Verify $\nabla \times \textbf{f} = 0$ and Show Non-Existence of $\psi$ on $R_2$

[rsq_a]

I wasn't quite sure how to do the second part of this question:

Given $$\textbf{f}(x,y,z) = (y/(x^2+y^2), -x/(x^2+y^2), 0)$$ where $$(x,y) \neq (0,0)$$, verify that $$\nabla \times f = 0$$.

(A) Find a scalar field $$\phi$$ such that $$\textbf{f} = \nabla \phi$$ on $$R_1 = \{(x,y,z): y > 0\}$$.

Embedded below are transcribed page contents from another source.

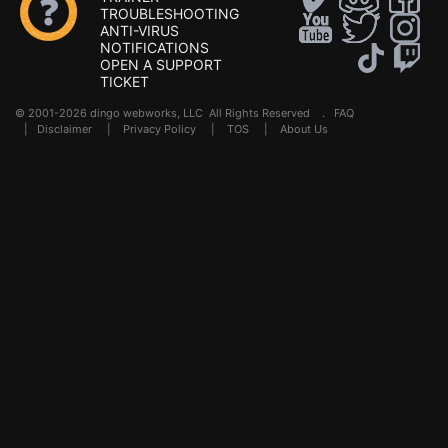
TROUBLESHOOTING
ANTI-VIRUS
NOTIFICATIONS
OPEN A SUPPORT
TICKET
© 2001-2026 dingo webworks, LLC All Rights Reserved .
FAQ
|
Disclaimer
|
Privacy Policy
|
TOS
|
About Us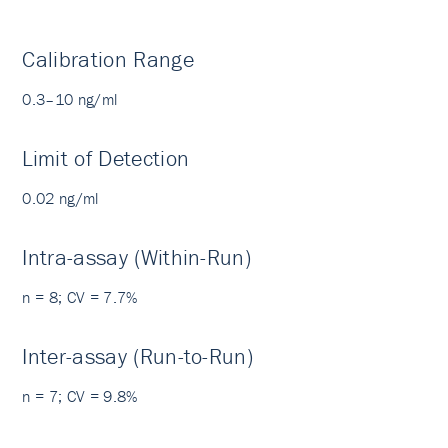
Calibration Range
0.3–10 ng/ml
Limit of Detection
0.02 ng/ml
Intra-assay (Within-Run)
n = 8; CV = 7.7%
Inter-assay (Run-to-Run)
n = 7; CV = 9.8%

(B) Show that there does NOT exist $$\psi$$ such that $$\textbf{f} = \nabla\psi$$ on $$R_2 = \{(x,y,z): (x,y) \neq (0,0)$$For (A), I found $$\phi =$$ arctan(x) + arccot(x) - arctan(y/x).

I'm not sure how to do (B). In fact, I'm not even sure why it's true.

 

[rsq_a]

Never mind. It's pretty easy to show just by considering a contour going around the pole (x,y) = (0, 0). Considering the path integral around r(t) = (cos t, sin t, 0), the integral gives $$2\pi$$, whereas it should give 0 if a potential function did exist.